PEOPLE magazine always does the 50 most ...... people issues. Well thats dandy.

I will do a list of my favorite celebrities....and it won't be 50 people long. And it won't be in any order.

Mitch Hedberg -- he's dead its true, but who else could make a living off of wearing rose colored glasses, drinking on stage, talking about doing drugs, and cracking jokes like, "I have not slept for 10 days, because that would be too long." -- give it a second....okay.

Shigetashimayhomi Yomiuri -- I'm not sure if this is actually the dude's name, but he's known to the world as "that little Oriental Hot Dog eater" Why do i like him so much...well because he has a dance move patented after him. it's called the Shigetashimayhomi shimmy and it is performed in two venues. First, when a man is with friends and there is a contest for who can eat the most hot wings, and second, when coupled with the sprinkler and the macarena in what we casually refer to as "white style" dance.

William "the fridge" Perry -- He is an NFL superstar who is now resigned to challenging said "little Oriental Hot Dog eater" in eating competitions.

Tom Cruise -- Scientology! are you serious, Tom Cruise actually believes this stuff? No offense if there are any scientologists out there. (and by out there i mean out in the ocean -- see my first ever post) I have a problem with expressing myself too obtrusively in times like this, so I apologize to you scientologists, but you are idiots.

Katie Holmes -- Tom Cruise?!

Ricky Williams -- Okay so let me get this straight. You left the NFL (where you were an all star) and lived in self exile for a year so that you could get away with smoking all the pot you wanted. But you realized, you needed money so you came back and played football. You did okay, even though you look like black Abe Lincoln with the beard, but just recently you tested positive for a drug test for the third time.

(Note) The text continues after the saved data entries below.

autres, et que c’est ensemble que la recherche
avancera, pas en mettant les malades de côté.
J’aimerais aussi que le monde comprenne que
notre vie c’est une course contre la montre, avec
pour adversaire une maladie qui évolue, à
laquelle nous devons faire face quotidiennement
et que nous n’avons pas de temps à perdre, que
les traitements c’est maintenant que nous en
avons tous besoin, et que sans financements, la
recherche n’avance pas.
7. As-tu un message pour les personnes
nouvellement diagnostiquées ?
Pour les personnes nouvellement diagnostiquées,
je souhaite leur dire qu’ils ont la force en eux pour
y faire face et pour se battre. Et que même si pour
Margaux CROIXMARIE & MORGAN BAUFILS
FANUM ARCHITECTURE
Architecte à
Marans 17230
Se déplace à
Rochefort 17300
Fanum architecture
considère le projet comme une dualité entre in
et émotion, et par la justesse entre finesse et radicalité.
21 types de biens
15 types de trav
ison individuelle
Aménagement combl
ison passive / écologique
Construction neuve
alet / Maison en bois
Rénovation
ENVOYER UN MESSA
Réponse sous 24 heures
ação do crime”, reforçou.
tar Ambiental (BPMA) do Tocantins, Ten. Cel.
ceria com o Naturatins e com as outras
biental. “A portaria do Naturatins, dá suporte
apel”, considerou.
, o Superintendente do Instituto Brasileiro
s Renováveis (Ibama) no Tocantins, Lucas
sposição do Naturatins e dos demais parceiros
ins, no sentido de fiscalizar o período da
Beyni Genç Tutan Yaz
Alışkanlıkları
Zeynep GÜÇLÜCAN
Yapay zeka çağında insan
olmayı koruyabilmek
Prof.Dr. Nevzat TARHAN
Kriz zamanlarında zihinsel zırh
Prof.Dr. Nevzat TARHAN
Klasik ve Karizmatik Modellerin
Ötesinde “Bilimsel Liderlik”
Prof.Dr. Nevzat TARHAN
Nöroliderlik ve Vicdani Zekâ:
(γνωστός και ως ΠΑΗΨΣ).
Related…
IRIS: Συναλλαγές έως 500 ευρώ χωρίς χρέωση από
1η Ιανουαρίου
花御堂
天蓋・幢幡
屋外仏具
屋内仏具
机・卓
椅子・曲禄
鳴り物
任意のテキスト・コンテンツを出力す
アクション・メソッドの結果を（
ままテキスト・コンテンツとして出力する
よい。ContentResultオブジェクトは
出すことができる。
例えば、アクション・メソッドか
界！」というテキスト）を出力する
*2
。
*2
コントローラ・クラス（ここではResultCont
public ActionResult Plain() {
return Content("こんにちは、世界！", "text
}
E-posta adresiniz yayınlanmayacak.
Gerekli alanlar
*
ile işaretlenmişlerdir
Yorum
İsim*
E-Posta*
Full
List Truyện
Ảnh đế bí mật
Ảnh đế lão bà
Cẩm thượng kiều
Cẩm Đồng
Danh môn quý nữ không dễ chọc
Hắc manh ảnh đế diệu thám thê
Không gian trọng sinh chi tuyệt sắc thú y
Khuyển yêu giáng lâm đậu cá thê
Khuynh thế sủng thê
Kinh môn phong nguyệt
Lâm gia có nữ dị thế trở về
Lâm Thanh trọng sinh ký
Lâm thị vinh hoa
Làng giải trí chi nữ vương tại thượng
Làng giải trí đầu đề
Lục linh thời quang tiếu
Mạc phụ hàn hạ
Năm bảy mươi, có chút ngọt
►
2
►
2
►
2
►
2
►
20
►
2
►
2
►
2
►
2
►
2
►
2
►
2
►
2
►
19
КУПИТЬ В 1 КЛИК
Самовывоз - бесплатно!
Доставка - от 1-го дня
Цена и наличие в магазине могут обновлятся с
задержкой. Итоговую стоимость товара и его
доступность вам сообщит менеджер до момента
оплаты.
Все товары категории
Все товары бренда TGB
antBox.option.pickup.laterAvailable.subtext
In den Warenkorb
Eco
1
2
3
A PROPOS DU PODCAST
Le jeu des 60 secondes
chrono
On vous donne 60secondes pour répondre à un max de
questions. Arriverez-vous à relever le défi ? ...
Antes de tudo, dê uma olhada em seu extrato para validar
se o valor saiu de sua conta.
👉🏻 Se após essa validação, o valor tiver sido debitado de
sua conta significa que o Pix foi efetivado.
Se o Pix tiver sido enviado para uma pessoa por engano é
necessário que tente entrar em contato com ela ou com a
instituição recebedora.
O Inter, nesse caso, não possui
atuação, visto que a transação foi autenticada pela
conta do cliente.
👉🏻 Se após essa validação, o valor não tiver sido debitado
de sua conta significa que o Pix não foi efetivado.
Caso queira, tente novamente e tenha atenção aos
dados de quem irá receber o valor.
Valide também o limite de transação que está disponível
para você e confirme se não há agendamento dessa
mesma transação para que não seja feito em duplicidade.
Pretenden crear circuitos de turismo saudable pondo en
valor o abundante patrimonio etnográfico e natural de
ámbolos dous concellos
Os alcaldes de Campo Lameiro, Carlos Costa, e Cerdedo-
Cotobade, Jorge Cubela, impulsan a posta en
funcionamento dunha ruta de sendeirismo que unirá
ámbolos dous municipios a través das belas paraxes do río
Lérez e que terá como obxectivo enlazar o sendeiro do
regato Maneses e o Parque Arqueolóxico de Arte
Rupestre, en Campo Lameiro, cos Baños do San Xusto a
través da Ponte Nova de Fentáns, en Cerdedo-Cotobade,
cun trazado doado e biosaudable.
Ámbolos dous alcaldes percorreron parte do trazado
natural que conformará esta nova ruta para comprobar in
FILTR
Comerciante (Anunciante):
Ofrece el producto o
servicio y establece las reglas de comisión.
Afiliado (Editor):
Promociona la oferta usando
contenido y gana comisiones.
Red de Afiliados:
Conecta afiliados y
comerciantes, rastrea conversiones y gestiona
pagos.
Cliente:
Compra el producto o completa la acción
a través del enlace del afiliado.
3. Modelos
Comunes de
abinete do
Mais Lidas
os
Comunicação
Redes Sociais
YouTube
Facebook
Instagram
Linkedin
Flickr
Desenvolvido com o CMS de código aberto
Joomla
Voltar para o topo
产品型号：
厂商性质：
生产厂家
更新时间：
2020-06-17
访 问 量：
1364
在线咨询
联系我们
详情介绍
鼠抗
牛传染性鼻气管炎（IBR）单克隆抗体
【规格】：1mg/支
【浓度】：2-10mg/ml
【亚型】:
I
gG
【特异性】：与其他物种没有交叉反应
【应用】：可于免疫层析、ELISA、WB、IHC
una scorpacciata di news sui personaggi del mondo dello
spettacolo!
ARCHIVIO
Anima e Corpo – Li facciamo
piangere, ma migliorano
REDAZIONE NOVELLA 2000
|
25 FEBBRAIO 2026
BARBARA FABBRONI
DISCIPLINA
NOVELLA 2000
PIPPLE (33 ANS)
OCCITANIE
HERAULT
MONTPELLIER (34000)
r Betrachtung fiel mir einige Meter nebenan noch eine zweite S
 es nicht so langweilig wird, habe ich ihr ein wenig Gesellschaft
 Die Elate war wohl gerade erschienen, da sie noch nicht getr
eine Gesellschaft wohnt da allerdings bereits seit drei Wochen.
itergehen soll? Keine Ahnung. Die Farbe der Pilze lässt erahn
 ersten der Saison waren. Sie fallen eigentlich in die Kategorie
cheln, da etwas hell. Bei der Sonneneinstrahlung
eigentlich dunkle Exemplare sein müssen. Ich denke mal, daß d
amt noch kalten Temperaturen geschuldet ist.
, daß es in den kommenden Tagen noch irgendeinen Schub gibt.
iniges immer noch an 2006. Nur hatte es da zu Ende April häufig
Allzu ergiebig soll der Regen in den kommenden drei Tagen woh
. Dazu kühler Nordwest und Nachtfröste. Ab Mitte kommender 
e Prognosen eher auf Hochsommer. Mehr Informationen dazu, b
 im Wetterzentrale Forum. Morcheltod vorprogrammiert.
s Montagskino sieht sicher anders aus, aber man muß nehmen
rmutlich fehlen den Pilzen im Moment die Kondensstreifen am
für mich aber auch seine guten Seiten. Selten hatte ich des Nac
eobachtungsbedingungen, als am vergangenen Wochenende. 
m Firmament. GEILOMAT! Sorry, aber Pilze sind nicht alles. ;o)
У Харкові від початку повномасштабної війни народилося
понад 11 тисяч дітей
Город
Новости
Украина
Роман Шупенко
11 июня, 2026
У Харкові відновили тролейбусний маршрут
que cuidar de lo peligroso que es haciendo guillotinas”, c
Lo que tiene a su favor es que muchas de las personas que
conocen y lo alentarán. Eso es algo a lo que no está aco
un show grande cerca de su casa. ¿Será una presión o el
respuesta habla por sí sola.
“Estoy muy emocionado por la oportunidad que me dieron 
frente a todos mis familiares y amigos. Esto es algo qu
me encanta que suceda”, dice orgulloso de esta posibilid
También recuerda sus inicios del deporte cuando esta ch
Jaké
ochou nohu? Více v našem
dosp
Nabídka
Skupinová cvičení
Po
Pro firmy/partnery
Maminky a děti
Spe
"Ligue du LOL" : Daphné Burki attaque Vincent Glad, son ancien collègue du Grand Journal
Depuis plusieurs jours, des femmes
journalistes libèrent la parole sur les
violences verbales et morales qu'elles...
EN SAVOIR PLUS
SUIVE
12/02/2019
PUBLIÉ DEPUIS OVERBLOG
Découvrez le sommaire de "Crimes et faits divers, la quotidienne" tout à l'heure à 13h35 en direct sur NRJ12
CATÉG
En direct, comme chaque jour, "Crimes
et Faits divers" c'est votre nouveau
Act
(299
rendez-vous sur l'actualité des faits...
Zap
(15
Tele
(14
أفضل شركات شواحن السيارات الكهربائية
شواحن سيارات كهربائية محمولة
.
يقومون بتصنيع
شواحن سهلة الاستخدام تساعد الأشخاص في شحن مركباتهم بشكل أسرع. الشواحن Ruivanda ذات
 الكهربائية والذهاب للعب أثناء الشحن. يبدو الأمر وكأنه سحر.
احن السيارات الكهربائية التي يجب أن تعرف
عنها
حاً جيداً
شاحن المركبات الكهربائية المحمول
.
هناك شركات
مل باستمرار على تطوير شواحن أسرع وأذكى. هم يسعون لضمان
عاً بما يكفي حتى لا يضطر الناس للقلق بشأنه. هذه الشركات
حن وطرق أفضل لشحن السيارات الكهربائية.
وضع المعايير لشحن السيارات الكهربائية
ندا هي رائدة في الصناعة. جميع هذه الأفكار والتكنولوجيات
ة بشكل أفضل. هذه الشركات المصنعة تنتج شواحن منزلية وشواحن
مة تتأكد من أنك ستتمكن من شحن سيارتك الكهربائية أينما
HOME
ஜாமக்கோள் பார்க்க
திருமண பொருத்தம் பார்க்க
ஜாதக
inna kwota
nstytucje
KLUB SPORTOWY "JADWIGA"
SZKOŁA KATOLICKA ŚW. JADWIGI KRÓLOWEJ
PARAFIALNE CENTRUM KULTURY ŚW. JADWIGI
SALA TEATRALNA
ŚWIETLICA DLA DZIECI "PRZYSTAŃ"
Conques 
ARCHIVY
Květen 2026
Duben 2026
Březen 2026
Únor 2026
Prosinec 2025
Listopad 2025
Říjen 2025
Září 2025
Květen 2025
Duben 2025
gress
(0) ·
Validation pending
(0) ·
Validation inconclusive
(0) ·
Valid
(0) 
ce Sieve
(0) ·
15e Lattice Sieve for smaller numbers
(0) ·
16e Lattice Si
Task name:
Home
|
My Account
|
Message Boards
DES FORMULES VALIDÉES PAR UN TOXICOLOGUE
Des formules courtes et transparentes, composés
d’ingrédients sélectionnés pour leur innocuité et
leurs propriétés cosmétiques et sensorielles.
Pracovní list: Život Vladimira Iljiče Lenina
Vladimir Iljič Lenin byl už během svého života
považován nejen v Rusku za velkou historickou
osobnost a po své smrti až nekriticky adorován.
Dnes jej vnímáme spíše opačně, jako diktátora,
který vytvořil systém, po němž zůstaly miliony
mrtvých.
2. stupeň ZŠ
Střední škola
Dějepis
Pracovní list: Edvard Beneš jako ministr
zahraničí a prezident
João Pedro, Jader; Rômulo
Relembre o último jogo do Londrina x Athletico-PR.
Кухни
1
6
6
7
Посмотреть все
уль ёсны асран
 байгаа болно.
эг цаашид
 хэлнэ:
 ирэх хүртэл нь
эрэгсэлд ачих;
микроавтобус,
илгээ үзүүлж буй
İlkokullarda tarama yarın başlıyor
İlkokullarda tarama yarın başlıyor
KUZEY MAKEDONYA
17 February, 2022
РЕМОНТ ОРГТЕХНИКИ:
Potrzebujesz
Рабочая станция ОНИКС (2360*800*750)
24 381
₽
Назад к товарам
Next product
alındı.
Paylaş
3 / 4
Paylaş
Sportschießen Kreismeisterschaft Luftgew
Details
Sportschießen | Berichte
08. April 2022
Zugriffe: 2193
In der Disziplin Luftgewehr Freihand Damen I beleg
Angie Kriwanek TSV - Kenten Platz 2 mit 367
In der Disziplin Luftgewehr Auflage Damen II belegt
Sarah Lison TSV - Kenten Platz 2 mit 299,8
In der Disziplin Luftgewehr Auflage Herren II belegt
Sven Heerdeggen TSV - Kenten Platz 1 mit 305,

Oh wait, but then your mom was quoted as saying something along the lines of, "I really don't think he's smoking weed, he's so in touch with his body these days with his yoga and all....la de da." What? Your so in touch with your body with yoga and stuff...if your mom is going to lie for you, tell her to be somewhat believable. Oh and by the way, get a masking agent.

and my last one of the night goes to

Every old Road Rules/Real World Cast Member -- these people are token celebrities who have no talent...well except for Alton. They all however, decide to live out their 15 minutes of fame by prolonging their careers by returning to the gauntlet year after year. Its only a matter of time before we experience our first Gauntlet heart attack, because after 45 years of insane challenges followed by binge drinking followed by insane challenges followed by binge drinking followed by eating bugs followed by binge drinking Mike is going to die.